À la Recherche du Tempo Perdu
"Depuis le début, je travaille à construire une marque, un univers global. Nous travaillons avec un nombre de pièces limitées, pas d’expansion irraisonnée, nous imaginons la même personne dans tous les looks. La société se développe rationnellement. Pas de folie des grandeurs, on bosse, on essaye, on ne décline pas le même concept à l’infini." Pour la campagne de l’automne prochain, Louis-Gabriel Nouchi a sollicité des danseurs, qui sont nombreux à être clients chez lui : "Ils ont besoin de confort pour bouger, de vêtements qui accompagnent le mouvement, et renforcent la confiance. Entre armure et cocon, une seconde peau. C’est le confort qui permet de s’assumer." Lors d’une performance chorégraphiée par la compagnie Sohrab Chitan et toujours visible sur son site, avec notamment la participation du danseur belge Nick Coutsier, ces vêtements de ville ont révélé tout leur potentiel en termes de mouvements.

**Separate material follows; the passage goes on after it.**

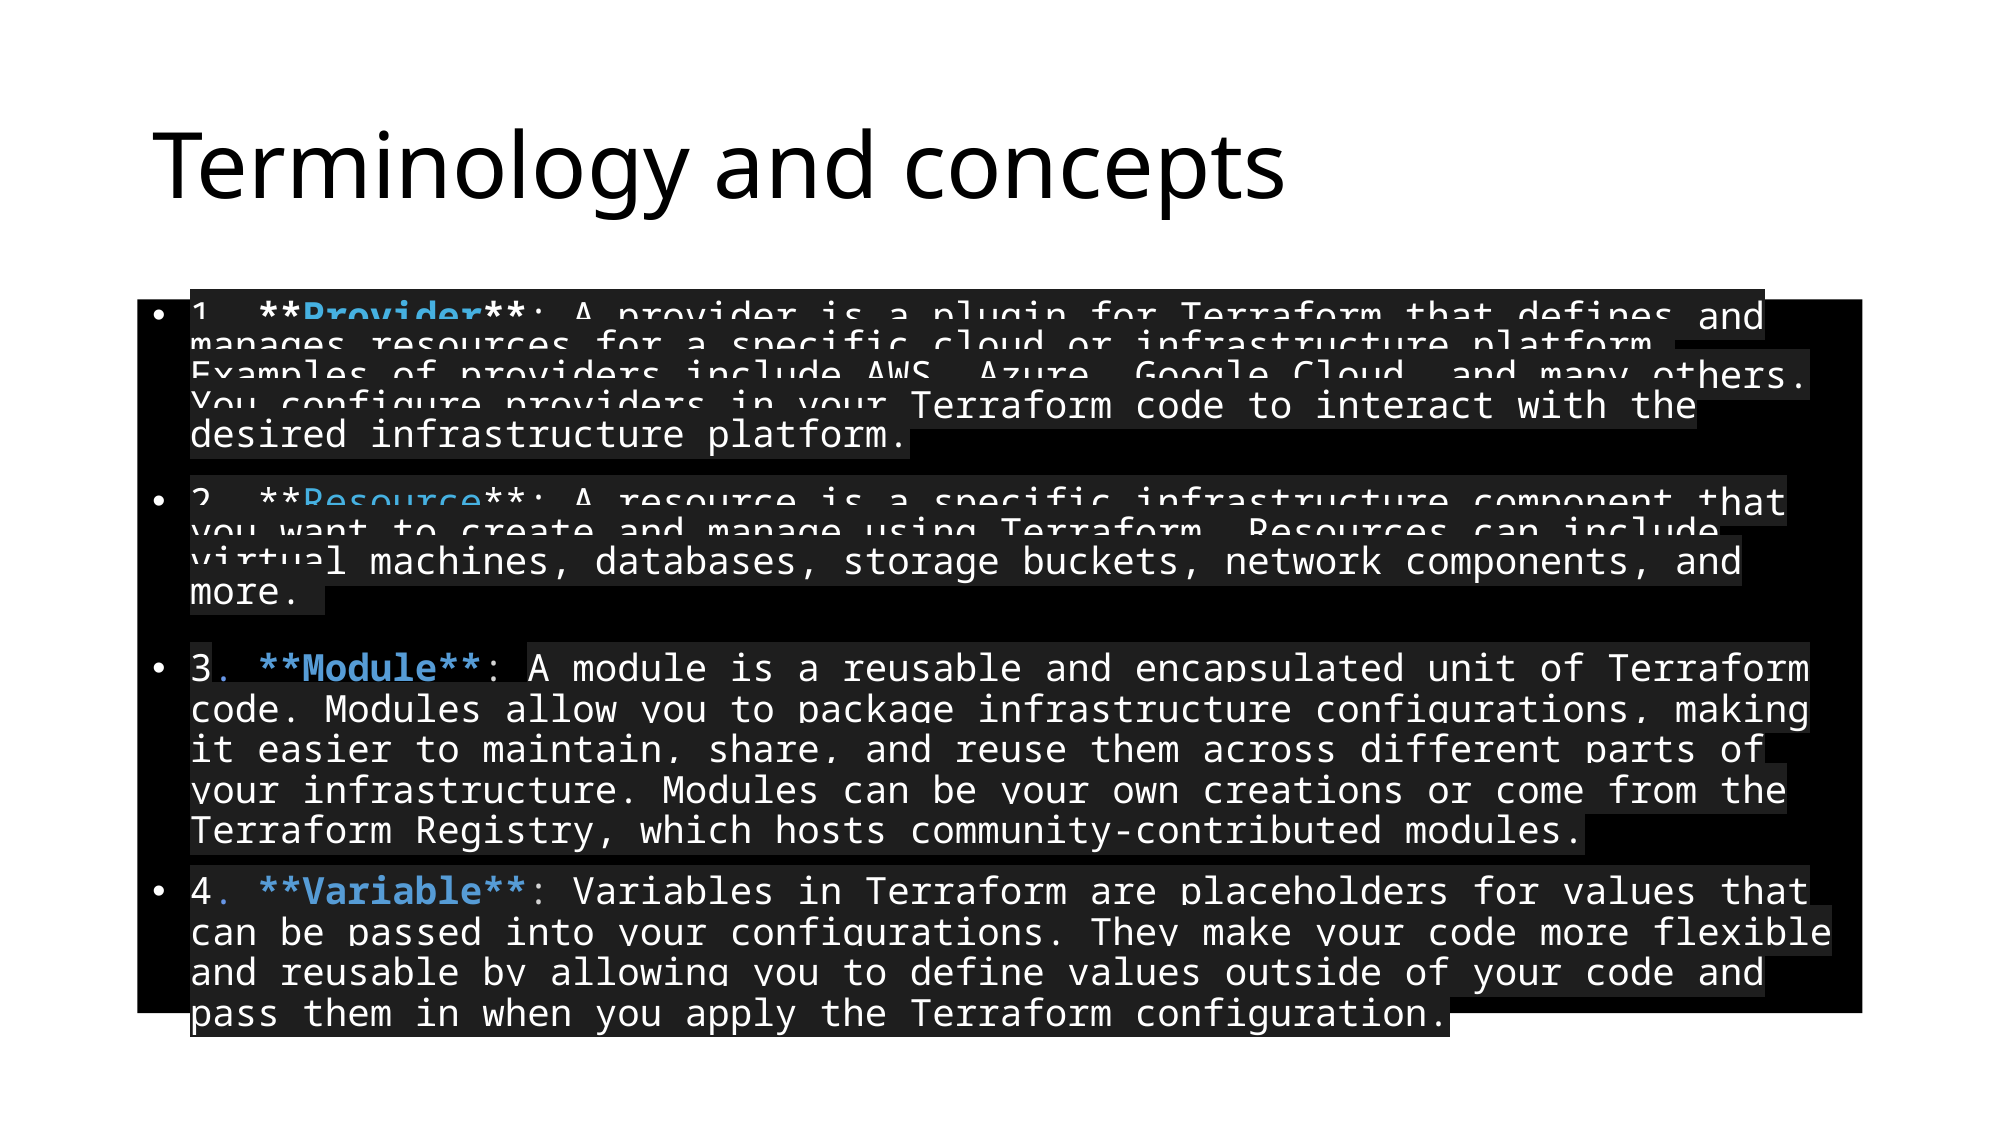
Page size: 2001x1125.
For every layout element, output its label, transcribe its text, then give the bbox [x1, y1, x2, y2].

title Terminology and concepts [137, 59, 1863, 278]
list 1. **Provider**: A provider is a plugin for Terraform that defines and manages resources for a specific cloud or infrastructure platform. Examples of providers include AWS, Azure, Google Cloud, and many others. You configure providers in your Terraform code to interact with the desired infrastructure platform. 2. **Resource**: A resource is a specific infrastructure component that you want to create and manage using Terraform. Resources can include virtual machines, databases, storage buckets, network components, and more. 3. **Module**: A module is a reusable and encapsulated unit of Terraform code. Modules allow you to package infrastructure configurations, making it easier to maintain, share, and reuse them across different parts of your infrastructure. Modules can be your own creations or come from the Terraform Registry, which hosts community-contributed modules. 4. **Variable**: Variables in Terraform are placeholders for values that can be passed into your configurations. They make your code more flexible and reusable by allowing you to define values outside of your code and pass them in when you apply the Terraform configuration. [137, 299, 1863, 1014]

Chez lui, la souplesse est partout : "Quand on dirige une petite structure, on est agile, on peut s’adapter. On évolue avec des petits volumes, et beaucoup de patience." Sa marque est distribuée dans dix points de ventes dans le monde, et en ligne.
La Veste
Pour le printemps/été 2021, toujours dans l’ambivalence des genres aux sens et aux coupes larges, le jeune créateur a mené des tests de vestes à double croisure, auprès du public le plus exigeant : les parisien·nes. "De toutes façons, il n’y a plus de touristes à Paris." Pour les tricotages, il a développé avec son équipe un principe de feutrage. "On pousse la maille parce qu’il n’y a pas de pertes, pas de déchets : on part simplement d’un fil, on le coupe quand on a fini. Il y a peu d’interventions, chaque étape de fabrication est rentabilisée au cours d’un processus global écoconscient. Grâce au feutrage, on peut jouer sur la densité, du pull souple au manteau épais." En outre, puisque la laine a déjà été bouillie, toutes ces pièces passent en machine. La fabrication s’opère principalement en France pour les chemises, les mailles et les vestes. Les jeans, pantalons et manteaux sont conçus en Europe.
Les Désirables
Une saison après l’autre, Louis-Gabriel Nouchi conscientise son processus, jusqu’à devenir de plus en plus radical. Il observe que sur son e-shop, les comportements d’achat sont différents de la boutique physique : "Sur Internet, les clients se dirigent plutôt vers des petites pièces, celles qu’ils peuvent porter chez eux, les légères, les pratiques. Les vêtements plus importants sont choisis en magasin." En entrée de gamme, il propose désormais "Relecture", une ligne d’anciennes pièces réinterprétées et reteintes, dans un processus durable. Sur l’étiquette, on peut lire qui a fait quoi. "C’est transparent, et respectueux pour ceux qui produisent et s’impliquent. Chacun est reconnu et valorisé." Ça aussi, c’est très belge.